__Given passage__.
Michael Cera, June Diane Raphael in "Burning Love"
NEW YORK — "Eleven-year-olds don't watch TV, but watch four hours of YouTube and subscribe to 25 YouTube channels," said Nick DeMartino of online video company Theatrics.com (and formerly of the American Film Institute) at the Future of Television conference here this week.
That observation adds a new dimension to the so-called "cord-cutting" topic. Up till now, the topic has been about people opting out of a cable-TV subscription to watch TV over an Internet connection — legally for what Netflix offers and illegally for many HBO shows like "Game of Thrones." But regardless of how users watch the show — via a digital broadcast or a digital stream over the same thick, black wire — it's still about watching mainstream TV.
What about shows that aren't from (and may never go to) the broadcast networks or cable channels — from "The Annoying Orange" on YouTube to Ben Stiller's reality dating show spoof "Burning Love" on Yahoo to the sketch comedy found on Funny or Die's website?
"Is it right that everyone wants to migrate to cable?" DeMartino asked, pointing out how "The Annoying Orange" spent two years trying to get onto Cartoon Network. "That's an exception, and they are still getting most of their fan base on the Internet," he said.
It was a stark contrast to what Joan Gillman of Time Warner Cable said earlier in the morning. "If we can keep up with what the millennials want to see … then we will be just fine," she said. For Time Warner, it's about getting the good online shows — YouTube breakout hits, for example, onto cable.

__The data__.
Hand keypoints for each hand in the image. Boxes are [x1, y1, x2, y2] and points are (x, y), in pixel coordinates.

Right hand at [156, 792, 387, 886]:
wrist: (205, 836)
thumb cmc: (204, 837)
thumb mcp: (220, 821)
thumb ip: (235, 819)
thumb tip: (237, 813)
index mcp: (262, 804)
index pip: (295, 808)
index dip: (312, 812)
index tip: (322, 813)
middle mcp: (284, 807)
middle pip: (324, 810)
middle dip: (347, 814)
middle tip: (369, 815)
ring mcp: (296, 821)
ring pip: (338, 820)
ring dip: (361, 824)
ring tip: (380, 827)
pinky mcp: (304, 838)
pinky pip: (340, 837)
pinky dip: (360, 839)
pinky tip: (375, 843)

==

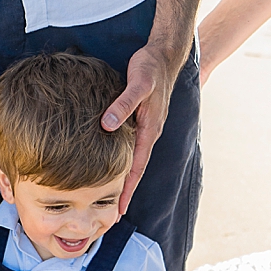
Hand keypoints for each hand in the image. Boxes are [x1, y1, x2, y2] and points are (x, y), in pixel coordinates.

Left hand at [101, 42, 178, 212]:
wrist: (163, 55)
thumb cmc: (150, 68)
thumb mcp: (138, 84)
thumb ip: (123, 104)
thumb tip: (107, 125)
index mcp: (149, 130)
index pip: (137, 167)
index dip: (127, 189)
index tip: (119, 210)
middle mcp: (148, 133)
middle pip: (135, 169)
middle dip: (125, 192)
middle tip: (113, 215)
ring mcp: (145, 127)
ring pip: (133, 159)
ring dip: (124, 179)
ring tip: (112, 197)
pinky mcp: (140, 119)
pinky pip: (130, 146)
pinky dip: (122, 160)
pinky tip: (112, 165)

__What this exercise asks__.
1 > List every person named in the article on online video and cord-cutting.
2 > Write the next part of the article on online video and cord-cutting, picking up after its last sentence.
The entries stand apart from the article on online video and are not part of it.

__Answers to each task__.
1 > Michael Cera, June Diane Raphael, Nick DeMartino, Ben Stiller, Joan Gillman

2 >
But a lot of Internet show makers have little or no interest in getting on cable. CollegeHumor is getting millions of views per clip on Web videos such as its "Batman" spoofs. "What's special about our content is we can go directly to our fans and engage them on the platforms they are on," said Shane Rahmani, general manager of CollegeHumor. That also means they are made to "go viral" — get passed along online.
"We watch all this stuff because somebody clicks on it," DeMartino said. "It's not like I wake up the morning and say, 'I wonder what CollegeHumor has to offer today.'" The same goes for the networks, he said. "I never watch Jimmy Fallon on TV. I watch it because it's on the Internet."
CollegeHumor is also working on a long-form comedy show, Rahmani told Tom's Guide. And it's open to running the show on TV if a cable company is interested, but the show will go on regardless.
That goes beyond Netflix making its own HBO-style TV shows like "House of Cards." Pure Internet video isn't designed to be like TV shows or to move onto TV some day. It doesn't need to.
The future of online video might go beyond even Netflix to a site like Blip.tv, a website that acts as a kind of cable TV provider solely for online videos.
It's those 11-year-olds that may really decide what online video means. It might ultimately not be about claiming to cut the cord while actually just switching to the Internet cord to watch all the same shows. It may instead be about not even registering that there is a cord — a thing called "TV" that comes from a cable or satellite company. There's just video, wherever it comes from.